WHAT IS EXPECTED: Please return, word for word, the part of the forum thread on expressing milk for a premature baby that begins at "When you are" and stops after "no no no NO!".

SELECTED EXTRACT:
==*==
This just doesn't work for exclusive expressers. Missing a pump impacts on supply dramatically. (I know, I did it myself for 8 months.). The 3-4 hourly alarms are crucial.

MamaLazarou · 19/09/2015 09:08

You poor thing, you sound exhausted. Can you get out for some time on your own, even if it's just for a walk around the block? It might help you gain some perspective? Health visitors can be very useful, too, have you got a good one? Your baby will be OK whatever sort of milk he gets. Everything will be OK.

DisappointedOne · 19/09/2015 09:12

To the OP, (((hugs))). I remember those days. It's hard. Really hard. My husband worked away and was only home for 36 hours a week, so we had some damage limitation here! While I was fastidious about pumping every 3-4 hours, I never woke DD for a feed. Even if she had a cold and went off food I left her to it. If they're hungry, they'll feed. It's a very basic instinct for babies.

Hope things settle for you soon. You're doing brilliantly. Star

Aeroflotgirl · 19/09/2015 09:21

Op baby will take what they need, one day they will hardly have any milk, as like dd, then another day they will be guzzling it down. There are no rules, feed baby when hungry however much they want. And yes be kind to yiyrself FlowersCake

DixieNormas · 19/09/2015 09:29

This reply has been deleted

Message withdrawn at poster's request.

TheoriginalLEM · 19/09/2015 09:30

I say this with kindness - your lack of sleep has driven you mad!

When you are less tired and overwrought, read your OP back to yourself.

You poor thing, you sound exhausted. You need to prioritise getting yourself some rest otherwise YOU are going to start making mistakes because right now you sound like you don't know which way is up.

let your DH take charge of the baby today and you get yourself some rest, and by rest I mean SLEEP, not Mnetting, not catching up on washing, SLEEP - you hear me lady!!

I don't know about premies but wake a sleeping baby? no no no no NO!

ChazsBrilliantAttitude · 19/09/2015 09:31

Be kind to yourself and to your DH. One less than perfect feed won't undo all the good work to date. You have been under pressure for 16 weeks now and you sound frazzled. One of the hardest thinks to do as a parent is to step back and let someone else care for your child (I would imagine that is even more the case with a premature baby). I remember the first time I left DH alone with DS1 I was really unsettled.
You need to sit and chat to your DH in a calm way about what needs to be done but you then have to let him do it.

Yorkshiremummyof4 · 19/09/2015 09:32

I exclusively expressed for Dd2, I understand how tiring it is. I dropped the middle of the night express when dd was 12 weeks. I then expressed at 11pm and 6am.
I would give your husband some slack unless your son is loosing weight. You need some sleep, he needs to learn, but without being critized. It might be more useful popping a chart by the microwave saying 100ml takes 20 seconds etc. Frozen milk shouldn't be defrosted in the microwave but in a bowl of water.

ChazsBrilliantAttitude · 19/09/2015 09:32

Things not thinks

MsMargaretCarter · 19/09/2015 09:40

God this thread is frustrating reading. So many people commenting who haven't had a premature baby and/or exclusively expressed. It's incredibly hard work, you need to follow specific instructions and I'll bet the OP's DH manages to do trickier jobs at work without getting it wrong. Spilling the milk = totally understandable, not saying what had happened = guaranteed to piss off an anxious exhausted mother!
==*==
RECORDS SHOWN:
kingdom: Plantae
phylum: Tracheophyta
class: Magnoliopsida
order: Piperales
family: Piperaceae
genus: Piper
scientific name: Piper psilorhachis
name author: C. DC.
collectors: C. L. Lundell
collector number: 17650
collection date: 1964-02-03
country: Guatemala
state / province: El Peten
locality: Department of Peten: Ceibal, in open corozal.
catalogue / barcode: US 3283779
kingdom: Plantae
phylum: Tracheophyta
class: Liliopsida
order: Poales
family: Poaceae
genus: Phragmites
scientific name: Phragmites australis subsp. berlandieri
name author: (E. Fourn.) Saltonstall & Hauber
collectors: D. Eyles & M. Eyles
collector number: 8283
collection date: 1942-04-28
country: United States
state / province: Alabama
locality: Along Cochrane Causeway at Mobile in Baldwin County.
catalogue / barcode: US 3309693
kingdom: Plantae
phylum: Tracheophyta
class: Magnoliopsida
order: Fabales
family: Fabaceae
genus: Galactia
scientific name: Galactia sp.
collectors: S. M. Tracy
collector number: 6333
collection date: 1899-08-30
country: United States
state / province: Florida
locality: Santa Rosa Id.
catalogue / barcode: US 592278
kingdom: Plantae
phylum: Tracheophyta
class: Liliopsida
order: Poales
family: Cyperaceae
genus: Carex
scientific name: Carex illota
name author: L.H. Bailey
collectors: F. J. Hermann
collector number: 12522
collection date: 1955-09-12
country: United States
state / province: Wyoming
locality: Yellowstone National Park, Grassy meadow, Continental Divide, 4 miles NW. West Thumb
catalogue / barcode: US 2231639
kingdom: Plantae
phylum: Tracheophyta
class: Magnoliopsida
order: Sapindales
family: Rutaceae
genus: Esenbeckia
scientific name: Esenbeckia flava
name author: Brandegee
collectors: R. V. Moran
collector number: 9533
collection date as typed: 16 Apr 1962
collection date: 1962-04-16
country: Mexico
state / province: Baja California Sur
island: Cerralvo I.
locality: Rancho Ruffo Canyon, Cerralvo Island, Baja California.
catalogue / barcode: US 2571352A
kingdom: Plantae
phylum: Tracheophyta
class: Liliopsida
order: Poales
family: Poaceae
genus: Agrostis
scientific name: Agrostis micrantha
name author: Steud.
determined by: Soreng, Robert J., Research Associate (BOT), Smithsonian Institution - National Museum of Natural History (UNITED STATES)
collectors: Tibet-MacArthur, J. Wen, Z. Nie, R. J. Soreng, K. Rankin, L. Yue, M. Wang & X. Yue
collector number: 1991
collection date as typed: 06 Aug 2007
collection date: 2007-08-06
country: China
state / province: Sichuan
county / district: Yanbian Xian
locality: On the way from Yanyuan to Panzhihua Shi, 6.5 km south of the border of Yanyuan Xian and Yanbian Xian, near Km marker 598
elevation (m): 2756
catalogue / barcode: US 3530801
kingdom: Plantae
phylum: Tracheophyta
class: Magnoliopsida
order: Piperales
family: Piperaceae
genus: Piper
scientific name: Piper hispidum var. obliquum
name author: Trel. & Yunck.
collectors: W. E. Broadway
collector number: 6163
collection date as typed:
==*==
PROBLEM SOLUTION:
When you are less tired and overwrought, read your OP back to yourself.

You poor thing, you sound exhausted. You need to prioritise getting yourself some rest otherwise YOU are going to start making mistakes because right now you sound like you don't know which way is up.

let your DH take charge of the baby today and you get yourself some rest, and by rest I mean SLEEP, not Mnetting, not catching up on washing, SLEEP - you hear me lady!!

I don't know about premies but wake a sleeping baby? no no no no NO!